In the 15th century a national independence movement began to form in Stockholm as the people of Sweden yearned to overthrow their Danish rulers. The Revolution did not go well, unfortunately, and in 1520 the Danish King Christian II entered the city and incited the Stockholm Bloodbath, a gruesome massacre of many of the Swedish opposition forces. Further uprisings across the country in the coming years were more successful and broke up the Kalmar Union (the pleasant name for the Danish control of Scandinavia), and Sweden gained its independence from the Danes. The first king of Sweden, Gustav Vasa, was crowned in 1523, and the population of Stockholm began to rapidly grow. Within a hundred years, the population of the city increased over six times in size.
In 1634, Stockholm was named the capital of the Swedish Empire and a bevy of new trading laws gave it complete control over trade between foreign merchants and its own Swedish territories. This "golden age" ended emphatically some forty years later, as the Black Death reached the city and war broke out between Sweden and its allies. Under the twin catastrophes Stockholm stagnated economically for some time, but it did continue to develop culturally. It took nearly two hundred years for the city to regain its leading economic role.
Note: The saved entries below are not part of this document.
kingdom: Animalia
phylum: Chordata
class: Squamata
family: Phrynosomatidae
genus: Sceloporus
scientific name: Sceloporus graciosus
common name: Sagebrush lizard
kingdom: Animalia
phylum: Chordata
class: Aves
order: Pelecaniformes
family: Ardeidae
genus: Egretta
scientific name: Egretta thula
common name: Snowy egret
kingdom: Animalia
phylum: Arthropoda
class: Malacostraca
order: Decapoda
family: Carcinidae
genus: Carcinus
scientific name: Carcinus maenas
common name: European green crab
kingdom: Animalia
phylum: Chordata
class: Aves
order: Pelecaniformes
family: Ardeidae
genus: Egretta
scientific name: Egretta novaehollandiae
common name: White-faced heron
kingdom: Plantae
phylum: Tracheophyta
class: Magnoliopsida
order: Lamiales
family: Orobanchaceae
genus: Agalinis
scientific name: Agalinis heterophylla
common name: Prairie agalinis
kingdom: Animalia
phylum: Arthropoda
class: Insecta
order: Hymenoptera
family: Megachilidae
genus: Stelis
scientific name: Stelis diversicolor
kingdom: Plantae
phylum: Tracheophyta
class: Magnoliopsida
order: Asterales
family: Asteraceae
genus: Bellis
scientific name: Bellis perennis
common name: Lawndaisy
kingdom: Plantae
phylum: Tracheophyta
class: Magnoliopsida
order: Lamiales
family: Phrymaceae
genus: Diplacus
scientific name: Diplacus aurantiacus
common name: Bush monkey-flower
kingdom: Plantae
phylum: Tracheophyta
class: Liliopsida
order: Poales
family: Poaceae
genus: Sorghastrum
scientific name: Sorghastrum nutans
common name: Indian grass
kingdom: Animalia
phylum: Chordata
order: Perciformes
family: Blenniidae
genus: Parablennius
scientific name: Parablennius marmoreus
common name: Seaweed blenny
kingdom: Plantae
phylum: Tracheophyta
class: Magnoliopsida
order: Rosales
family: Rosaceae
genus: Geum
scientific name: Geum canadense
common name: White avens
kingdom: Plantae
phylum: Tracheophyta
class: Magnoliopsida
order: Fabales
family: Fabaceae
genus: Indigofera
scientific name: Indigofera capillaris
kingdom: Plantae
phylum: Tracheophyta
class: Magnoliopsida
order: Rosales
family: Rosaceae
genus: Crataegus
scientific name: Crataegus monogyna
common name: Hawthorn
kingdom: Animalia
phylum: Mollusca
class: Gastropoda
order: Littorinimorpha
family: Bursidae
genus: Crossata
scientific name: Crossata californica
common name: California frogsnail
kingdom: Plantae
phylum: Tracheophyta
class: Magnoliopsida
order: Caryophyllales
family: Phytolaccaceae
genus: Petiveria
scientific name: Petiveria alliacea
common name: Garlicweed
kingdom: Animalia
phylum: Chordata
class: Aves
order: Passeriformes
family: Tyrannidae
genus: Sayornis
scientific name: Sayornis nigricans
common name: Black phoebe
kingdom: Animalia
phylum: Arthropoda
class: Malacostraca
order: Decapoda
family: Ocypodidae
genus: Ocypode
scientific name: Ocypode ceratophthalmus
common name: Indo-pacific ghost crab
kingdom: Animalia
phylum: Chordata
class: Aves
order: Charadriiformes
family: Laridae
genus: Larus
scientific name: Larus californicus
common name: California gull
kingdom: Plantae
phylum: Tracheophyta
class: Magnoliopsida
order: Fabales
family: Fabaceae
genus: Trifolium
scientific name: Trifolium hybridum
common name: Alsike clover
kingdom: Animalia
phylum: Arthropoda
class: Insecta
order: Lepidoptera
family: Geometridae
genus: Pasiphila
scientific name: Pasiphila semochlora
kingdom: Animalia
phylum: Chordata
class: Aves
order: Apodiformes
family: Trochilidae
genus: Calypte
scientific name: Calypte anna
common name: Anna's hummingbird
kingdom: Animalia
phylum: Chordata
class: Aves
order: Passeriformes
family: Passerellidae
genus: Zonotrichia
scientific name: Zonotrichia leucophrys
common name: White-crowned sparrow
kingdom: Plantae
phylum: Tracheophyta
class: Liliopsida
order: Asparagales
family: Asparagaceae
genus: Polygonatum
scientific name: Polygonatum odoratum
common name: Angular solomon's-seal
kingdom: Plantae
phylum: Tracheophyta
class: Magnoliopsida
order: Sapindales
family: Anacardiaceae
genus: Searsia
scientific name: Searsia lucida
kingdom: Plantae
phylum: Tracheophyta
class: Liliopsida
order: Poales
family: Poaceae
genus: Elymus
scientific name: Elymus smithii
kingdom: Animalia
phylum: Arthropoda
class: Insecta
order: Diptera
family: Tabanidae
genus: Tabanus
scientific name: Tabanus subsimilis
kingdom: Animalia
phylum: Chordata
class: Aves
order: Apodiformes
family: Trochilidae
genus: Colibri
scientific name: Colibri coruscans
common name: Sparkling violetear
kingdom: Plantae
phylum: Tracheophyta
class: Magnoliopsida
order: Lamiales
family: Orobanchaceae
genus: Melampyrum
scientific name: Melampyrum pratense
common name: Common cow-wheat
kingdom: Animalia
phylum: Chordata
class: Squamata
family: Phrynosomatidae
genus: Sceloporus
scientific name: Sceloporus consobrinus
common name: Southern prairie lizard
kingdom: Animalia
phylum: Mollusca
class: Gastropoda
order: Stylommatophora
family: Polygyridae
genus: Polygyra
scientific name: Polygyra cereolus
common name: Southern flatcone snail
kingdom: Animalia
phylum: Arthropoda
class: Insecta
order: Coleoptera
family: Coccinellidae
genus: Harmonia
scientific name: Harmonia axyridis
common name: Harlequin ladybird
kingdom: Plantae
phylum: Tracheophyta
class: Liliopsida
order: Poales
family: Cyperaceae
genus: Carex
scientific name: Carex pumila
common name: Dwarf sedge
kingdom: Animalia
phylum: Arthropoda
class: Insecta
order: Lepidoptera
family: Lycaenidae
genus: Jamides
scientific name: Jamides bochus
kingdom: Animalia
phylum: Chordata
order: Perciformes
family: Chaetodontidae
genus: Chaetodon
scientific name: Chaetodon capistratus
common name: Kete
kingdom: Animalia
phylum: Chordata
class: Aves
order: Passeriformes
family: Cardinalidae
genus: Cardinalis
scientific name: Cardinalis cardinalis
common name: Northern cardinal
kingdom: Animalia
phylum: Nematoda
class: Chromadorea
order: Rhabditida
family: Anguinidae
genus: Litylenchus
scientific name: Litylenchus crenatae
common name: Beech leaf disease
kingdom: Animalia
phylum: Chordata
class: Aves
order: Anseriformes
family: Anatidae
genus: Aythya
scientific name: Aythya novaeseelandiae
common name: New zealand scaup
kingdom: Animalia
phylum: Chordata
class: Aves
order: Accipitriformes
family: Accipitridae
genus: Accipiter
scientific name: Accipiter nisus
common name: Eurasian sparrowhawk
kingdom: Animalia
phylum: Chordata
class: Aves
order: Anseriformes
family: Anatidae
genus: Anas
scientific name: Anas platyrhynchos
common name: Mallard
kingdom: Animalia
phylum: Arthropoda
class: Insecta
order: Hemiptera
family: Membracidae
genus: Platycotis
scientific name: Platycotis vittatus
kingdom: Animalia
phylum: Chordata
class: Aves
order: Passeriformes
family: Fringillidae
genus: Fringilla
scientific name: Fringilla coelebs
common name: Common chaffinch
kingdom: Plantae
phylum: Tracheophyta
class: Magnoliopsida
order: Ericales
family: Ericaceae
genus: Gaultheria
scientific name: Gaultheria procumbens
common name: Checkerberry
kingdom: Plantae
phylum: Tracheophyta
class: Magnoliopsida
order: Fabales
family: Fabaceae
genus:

During the last half of the 20th century Stockholm became the technological and economic hub of the country. To make way for booming industry and population growth, many historic buildings (a great majority of which had been around since the middle ages) were torn down and replaced with shiny new architectural structures. The city has continued to move away from its roots of fishing, mining, and other labor-intensive industries and move towards high-tech electronics, architecture, and modern services.